191. Payment to director for loss of office, etc., in connection with transfer of undertaking, property or shares

(1) No director of a company shall, in connection with—

(a) the transfer of the whole or any part of any undertaking or property of the

company; or

(b) the transfer to any person of all or any of the shares in a company being a

transfer resulting from—

(i) an offer made to the general body of shareholders;

(ii) an offer made by or on behalf of some other body corporate with a view to a company becoming a subsidiary company of such body corporate or a subsidiary company of its holding company;

(iii) an offer made by or on behalf of an individual with a view to his

obtaining the right to exercise, or control the exercise of, not less than one-third of the total voting power at any general meeting of the company; or

(iv) any other offer which is conditional on acceptance to a given extent,

receive any payment by way of compensation for loss of office or as consideration for retirement from office, or in connection with such loss or retirement from such company or from the transferee of such undertaking or property, or from the transferees of shares or from any other person, not being such company, unless particulars as may be prescribed with respect to the payment proposed to be made by such transferee or person, including the amount thereof, have been disclosed to the members of the company and the proposal has been approved

by the company in general meeting.

(2) Nothing in sub-section (1) shall affect any payment made by a company to a

managing director or whole-time director or manager of the company by way of compensation for loss of office or as consideration for retirement from office or in connection with such loss or retirement subject to limits or priorities, as may be prescribed.

(3) If the payment under sub-section (1) or sub-section (2) is not approved for want of

quorum either in a meeting or an adjourned meeting, the proposal shall not be deemed to have been approved.
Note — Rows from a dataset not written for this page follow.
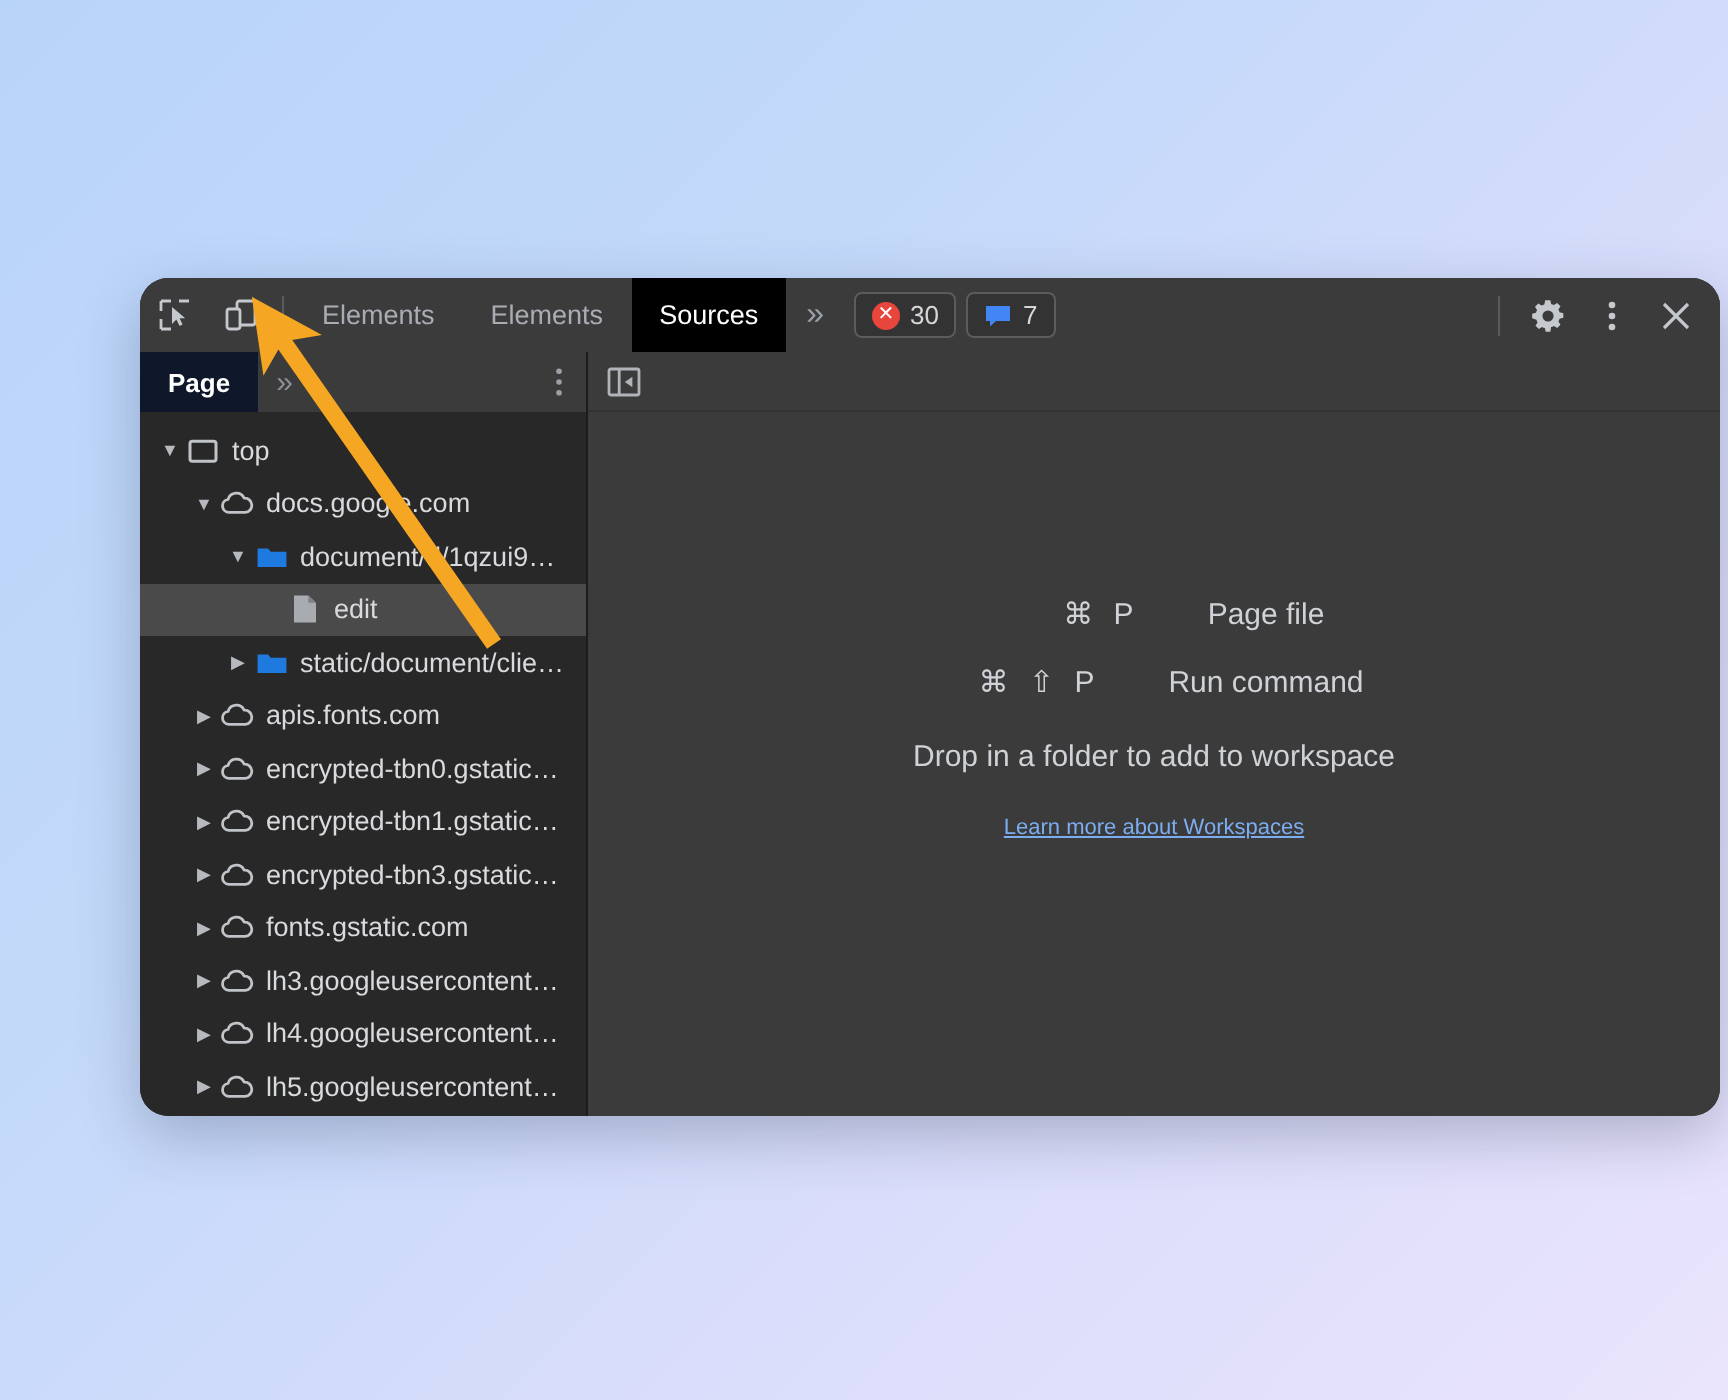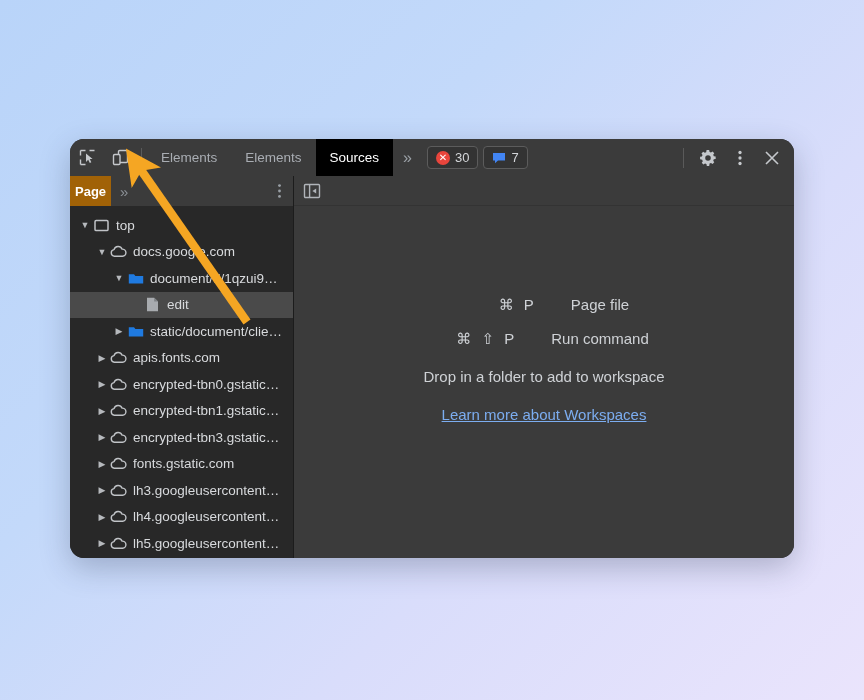--- a/index.html
+++ b/index.html
@@ -12,21 +12,21 @@
     background: linear-gradient(135deg, #b9d4f9 0%, #c3d9fa 35%, #d9ddfb 65%, #eae4fc 100%);
     border-radius: 26px;
     position: relative;
   }
 
   
   #devtools-window {
     position: absolute;
     left: 70px;
     top: 139px;
-    width: 724px;
+    width: 790px;
     height: 419px;
     background: #282828;
     border-radius: 14px;
     overflow: hidden;
     box-shadow: 0 10px 30px rgba(40,50,80,0.28);
     display: flex;
     flex-direction: column;
   }
 
   
@@ -127,22 +127,22 @@
   }
   #nav-toolbar {
     height: 30px;
     background: #3b3b3b;
     display: flex;
     align-items: stretch;
     flex: 0 0 auto;
   }
   #nav-tab-page {
     display: flex; align-items: center;
-    padding: 0 5px;
-    background: #a16207;
+    padding: 0 14px;
+    background: #0f172a;
     color: #ffffff;
     font-size: 13px;
     font-weight: bold;
     cursor: pointer;
   }
   #nav-overflow {
     display: flex; align-items: center;
     padding: 0 9px;
     color: #8b9096;
     font-size: 15px;
@@ -225,21 +225,21 @@
     white-space: nowrap;
   }
   .action { white-space: nowrap; }
   #drop-hint {
     font-size: 15px;
     color: #cfd2d6;
     margin-top: 4px;
     margin-bottom: 21px;
   }
   #workspaces-link {
-    font-size: 15px;
+    font-size: 11px;
     color: #7cadf0;
     text-decoration: underline;
     cursor: pointer;
   }
 
   
   #annotation-arrow {
     position: absolute;
     left: 0; top: 0;
     width: 864px; height: 700px;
(4) Where a director of a company receives payment of any amount in contravention

of sub-section (1) or the proposed payment is made before it is approved in the meeting, the amount so received by the director shall be deemed to have been received by him in trust for the company.
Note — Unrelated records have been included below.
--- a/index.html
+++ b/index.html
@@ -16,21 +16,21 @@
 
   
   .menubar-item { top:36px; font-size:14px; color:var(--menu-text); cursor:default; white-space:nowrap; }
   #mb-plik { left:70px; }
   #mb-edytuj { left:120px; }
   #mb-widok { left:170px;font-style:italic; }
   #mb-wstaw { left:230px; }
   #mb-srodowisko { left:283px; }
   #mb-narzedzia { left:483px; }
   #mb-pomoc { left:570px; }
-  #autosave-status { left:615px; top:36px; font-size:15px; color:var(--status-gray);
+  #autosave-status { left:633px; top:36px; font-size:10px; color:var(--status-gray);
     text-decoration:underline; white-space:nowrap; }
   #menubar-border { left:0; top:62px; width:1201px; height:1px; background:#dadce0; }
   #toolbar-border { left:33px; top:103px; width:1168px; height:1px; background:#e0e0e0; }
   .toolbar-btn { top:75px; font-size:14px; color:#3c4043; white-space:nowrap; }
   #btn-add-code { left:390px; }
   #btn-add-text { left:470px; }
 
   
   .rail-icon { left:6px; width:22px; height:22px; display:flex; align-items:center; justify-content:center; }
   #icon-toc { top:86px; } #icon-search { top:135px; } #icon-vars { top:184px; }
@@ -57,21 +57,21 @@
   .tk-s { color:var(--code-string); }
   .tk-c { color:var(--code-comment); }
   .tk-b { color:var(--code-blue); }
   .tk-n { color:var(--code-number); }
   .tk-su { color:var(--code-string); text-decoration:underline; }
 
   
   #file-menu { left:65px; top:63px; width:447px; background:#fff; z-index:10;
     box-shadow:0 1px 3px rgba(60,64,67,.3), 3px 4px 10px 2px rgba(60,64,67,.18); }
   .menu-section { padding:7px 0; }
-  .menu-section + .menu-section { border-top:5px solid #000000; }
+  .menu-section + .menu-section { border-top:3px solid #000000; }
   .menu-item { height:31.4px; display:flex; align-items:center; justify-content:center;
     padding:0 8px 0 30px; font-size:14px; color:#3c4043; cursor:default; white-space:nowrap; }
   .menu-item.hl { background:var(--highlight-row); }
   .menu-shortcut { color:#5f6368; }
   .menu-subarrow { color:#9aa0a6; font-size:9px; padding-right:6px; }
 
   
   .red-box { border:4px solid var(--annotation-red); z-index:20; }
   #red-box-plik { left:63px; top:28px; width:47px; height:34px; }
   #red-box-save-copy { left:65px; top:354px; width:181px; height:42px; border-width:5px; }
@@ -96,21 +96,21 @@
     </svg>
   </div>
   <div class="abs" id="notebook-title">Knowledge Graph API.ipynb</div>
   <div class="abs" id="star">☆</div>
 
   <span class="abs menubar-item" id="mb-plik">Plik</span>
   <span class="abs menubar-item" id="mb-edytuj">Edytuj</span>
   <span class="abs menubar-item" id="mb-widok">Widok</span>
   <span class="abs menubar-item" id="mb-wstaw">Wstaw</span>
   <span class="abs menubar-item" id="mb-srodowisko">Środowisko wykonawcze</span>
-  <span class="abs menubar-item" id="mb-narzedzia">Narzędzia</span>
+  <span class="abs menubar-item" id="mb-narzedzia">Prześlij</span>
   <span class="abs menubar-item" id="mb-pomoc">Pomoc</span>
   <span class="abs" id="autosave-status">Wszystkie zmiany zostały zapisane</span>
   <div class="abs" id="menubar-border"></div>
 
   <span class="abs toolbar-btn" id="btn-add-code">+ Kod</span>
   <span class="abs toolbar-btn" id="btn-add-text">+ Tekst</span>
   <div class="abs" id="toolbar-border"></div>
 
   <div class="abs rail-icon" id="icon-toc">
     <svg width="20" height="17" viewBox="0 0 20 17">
(5) If a director of the company contravenes the provisions of this section, such

director shall be punishable with fine which shall not be less than twenty-five thousand

rupees but which may extend to one lakh rupees.

(6) Nothing in this section shall be taken to prejudice the operation of any law requiring disclosure to be made with respect to any payment received under this section or such other like payments made to a director.

 

190. Contract of employment with managing or whole-time directors

(1) Every company shall keep at its registered office,—

(a) where a contract of service with a managing or whole-time director is in

writing, a copy of the contract; or

(b) where such a contract is not in writing, a written memorandum setting out its terms.
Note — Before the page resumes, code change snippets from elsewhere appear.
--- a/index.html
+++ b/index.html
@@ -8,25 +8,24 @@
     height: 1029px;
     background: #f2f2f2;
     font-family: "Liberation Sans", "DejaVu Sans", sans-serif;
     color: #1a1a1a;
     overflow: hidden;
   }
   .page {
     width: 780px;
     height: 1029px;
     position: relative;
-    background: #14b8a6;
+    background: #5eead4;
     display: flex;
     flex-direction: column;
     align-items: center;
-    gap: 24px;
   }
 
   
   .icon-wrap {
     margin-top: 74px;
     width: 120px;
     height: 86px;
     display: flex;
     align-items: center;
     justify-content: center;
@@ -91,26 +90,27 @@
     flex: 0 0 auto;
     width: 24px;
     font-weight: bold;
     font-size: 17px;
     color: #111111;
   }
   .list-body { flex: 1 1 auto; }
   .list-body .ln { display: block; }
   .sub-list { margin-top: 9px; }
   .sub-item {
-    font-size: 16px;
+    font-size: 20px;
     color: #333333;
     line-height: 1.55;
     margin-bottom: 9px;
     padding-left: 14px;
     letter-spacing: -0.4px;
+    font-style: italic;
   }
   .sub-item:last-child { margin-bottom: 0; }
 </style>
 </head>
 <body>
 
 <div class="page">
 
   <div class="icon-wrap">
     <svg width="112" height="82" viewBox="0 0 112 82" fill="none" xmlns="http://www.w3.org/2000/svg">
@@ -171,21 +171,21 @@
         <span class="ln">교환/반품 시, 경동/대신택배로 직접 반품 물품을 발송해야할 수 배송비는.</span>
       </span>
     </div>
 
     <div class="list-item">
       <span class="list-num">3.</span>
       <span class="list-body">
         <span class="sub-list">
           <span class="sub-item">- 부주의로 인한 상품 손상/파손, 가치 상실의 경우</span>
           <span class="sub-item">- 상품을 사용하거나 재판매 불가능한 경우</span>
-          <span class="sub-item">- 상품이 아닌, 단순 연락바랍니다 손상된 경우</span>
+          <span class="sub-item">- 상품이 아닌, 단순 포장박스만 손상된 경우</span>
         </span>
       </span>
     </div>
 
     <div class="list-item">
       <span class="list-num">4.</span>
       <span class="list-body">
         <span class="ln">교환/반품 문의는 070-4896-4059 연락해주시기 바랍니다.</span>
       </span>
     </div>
(2) The copies of the contract or the memorandum kept under sub-section (1) shall be

open to inspection by any member of the company without payment of fee.

(3) If any default is made in complying with the provisions of sub-section (1) or

sub-section (2), the company shall be liable to a penalty of twenty-five thousand rupees and every officer of the company who is in default shall be liable to a penalty of five thousand rupees for each default.

(4) The provisions of this section shall not apply to a private company.